People also thought that Jesus was a “prophet.” This is one incident in which people speculated that Jesus was a prophet (also Matt. 16:13-14; Luke 9:18-19):
And Jesus went on with his disciples to the villages of Caesarea Philippi. And on the way he asked his disciples, “Who do people say that I am?” And they told him, “John the Baptist; and others say, Elijah; and others, one of the prophets.” (Mark 8:27-28)
A similar uncertainty about what prophet Jesus was is reported by Mark and Luke (9:7-8):
King Herod heard of it, for Jesus’ name had become known. Some said, “John the Baptist has been raised from the dead. That is why these miraculous powers are at work in him.” But others said, “He is Elijah.” And others said, “He is a prophet, like one of the prophets of old.” (Mark 6:14-15)
There are several incidents in which people declared with certainty that Jesus was a prophet, and some of these are quoted below:
And when he entered Jerusalem, the whole city was stirred up, saying, “Who is this?” And the crowds said, “This is the prophet Jesus, from Nazareth of Galilee.” (Matt. 21:10-11)
And although they were seeking to arrest him, they feared the crowds, because they held him to be a prophet. (Matt. 21:46)
Then he came up and touched the bier, and the bearers stood still. And he said, “Young man, I say to you, arise.” And the dead man sat up and began to speak, and Jesus gave him to his mother. Fear seized them all, and they glorified God, saying, “A great prophet has arisen among us!” and “God has visited his people!” (Luke 7:14-16)
Now when the Pharisee who had invited him saw this, he said to himself, “If this man were a prophet, he would have known who and what sort of woman this is who is touching him, for she is a sinner.” (Luke 7:39)
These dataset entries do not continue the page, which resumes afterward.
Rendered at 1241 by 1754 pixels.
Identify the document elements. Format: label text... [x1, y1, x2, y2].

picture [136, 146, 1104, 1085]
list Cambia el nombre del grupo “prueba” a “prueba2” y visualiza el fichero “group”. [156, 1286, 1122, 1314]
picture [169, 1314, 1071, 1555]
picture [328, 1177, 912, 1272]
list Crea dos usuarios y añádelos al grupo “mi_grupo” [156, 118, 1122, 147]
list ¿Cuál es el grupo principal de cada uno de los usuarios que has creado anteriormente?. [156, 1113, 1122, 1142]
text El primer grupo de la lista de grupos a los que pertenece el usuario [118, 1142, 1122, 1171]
Interestingly, even the Gospel of John which, as we will later see, differs from the Synoptics in clearly treating Jesus as a god from eternity reports a number of incidents in which people called Jesus a prophet (John 4:17-19, 6:12-14, 7:39-40, 7:50-52, 9:16-17).
All these references point to how Jesus introduced himself and how he was seen by people: a prophet sent by God. This is how he is presented in the Qur’an. Jesus’ divine image is a later development that the historical Jesus had no hand in and even forewarned against, as we shall see later.
I should mention that other titles that confirm Jesus’ human nature are also applied to him in the Gospels. One particularly significant title is “servant,” which was discussed earlier. Another title that clearly implies that Jesus was a human being is “rabbi” or “teacher” (e.g. Mark 9:5; Matt. 26:25).